Wednesday, February 21, 2024

Kakuturu J, Campbell S, Afridi F, Toker A. Redo Transsternal Tracheal Resection and Reconstruction: The Use of Uncommon Release Maneuvers. February 2024. doi:10.25373/ctsnet.25260259

The patient is a seventy-one-year-old male with a history of Hurthle cell carcinoma who initially underwent thyroidectomy and central neck dissection, follow by radioactive iodine. He developed recurrence after 10 years with tracheal invasion, which was treated by tracheal resection via partial sternotomy and mediastinal lymph node dissection. Four years later, he developed a right paratracheal mass positive for Hurthle cell carcinoma with extension into the trachea resulting in obstruction.

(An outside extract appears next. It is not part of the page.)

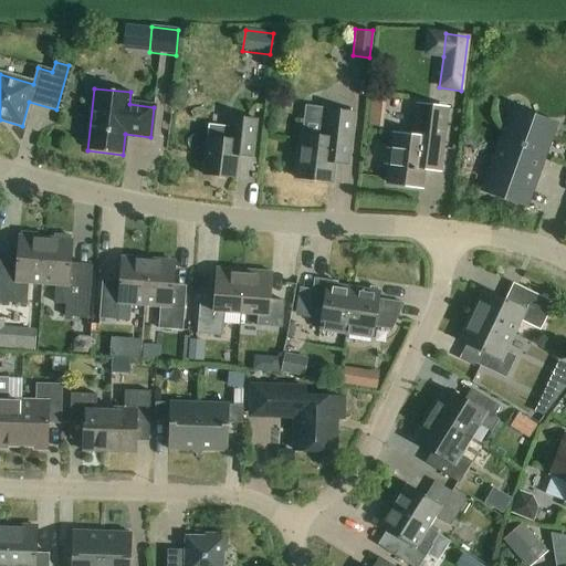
[(370,101),(369,114),(384,115),(385,103),(370,101)]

In this video, the authors demonstrate their approach to redo transsternal tracheal resection and reconstruction with the use of several release maneuvers. These include suprahyoid release, intrapericardial mobilization of the visceral mass, and pericardiophrenic release. The paratracheal mass, along with a 4 cm segment of trachea, was resected. The margins were negative for involvement by the tumor and the anastomosis did not show any evidence of tension. The patient did well postoperatively and had no evidence of tracheal narrowing on the follow-up CT scan.

The authors concluded that redo transsternal tracheal resection and reconstruction may be performed safely. It is important to utilize release maneuvers such as suprahyoid release, intrapericardial mobilization, and pericardiophrenic release in order to facilitate a tension free anastomosis.